5.5 - Taking Action
After finishing her medical residency years ago, Dr. Richter worked in the inner city helping low income patients, but after six months she realized she could help more patients by working to reform health coverage in order to stop the medical crisis at the source. This decision came to her as she dealt with big issues, like the unnecessary deaths of her patients, and with the smaller issues, such as, “I would prescribe medicine. Then the patient would come back six months later and still not be better because they couldn’t afford to fill their prescriptions.”
So she started working part-time as a doctor and part-time as an advocate. Dr. Richter’s resolve was strengthened as she compared her experiences with doctors in other countries. Once, when speaking in Canada where for more than three decades all citizens have been covered through a single-payer health plan (a system where the government pays the healthcare costs of citizens to independent, privately run hospitals, doctors, and other health services), she shared a story about how one of her uninsured patients died due to lack of care. “People in Canada asked, ‘Did the newspapers cover it?’ ” Dr. Richter responded, “No, this was just one case of dozens and dozens I saw in my practice alone. Think about this magnified across our country.”
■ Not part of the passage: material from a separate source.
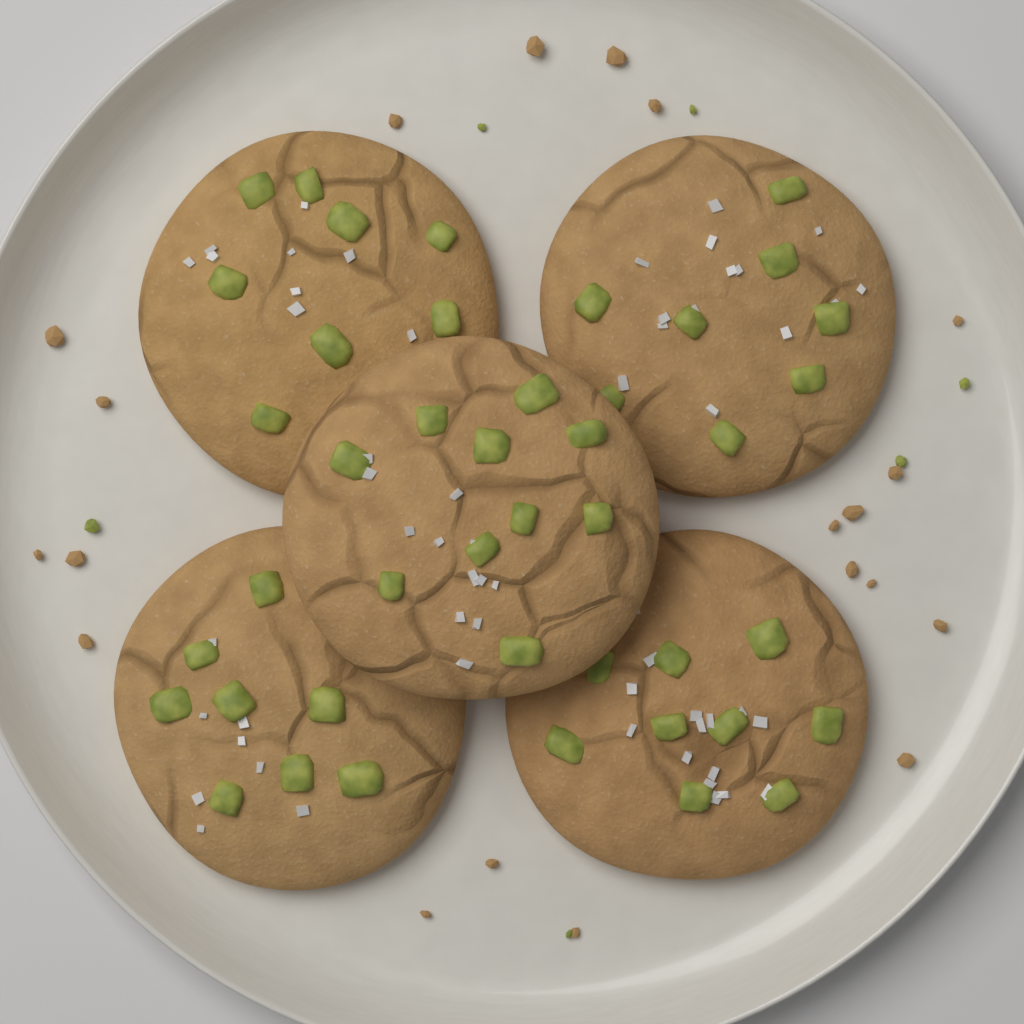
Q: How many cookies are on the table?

As medical costs and the number of uninsured rise at an alarming rate, people are becoming ever more aware of America’s healthcare crisis. “The current patchwork system we have isn’t working,” notes Buist. “We’re trying to move toward a world in which children have access to all the advantages that we can easily give them if we just had good policy.” Buist joins Dr. Richter and others who are educating policy makers and organizing communities around the country to demand the good health policies our children deserve. “The fight we’re fighting now,” says Buist, “is to make sure all children have healthcare coverage. How you get there is the question.”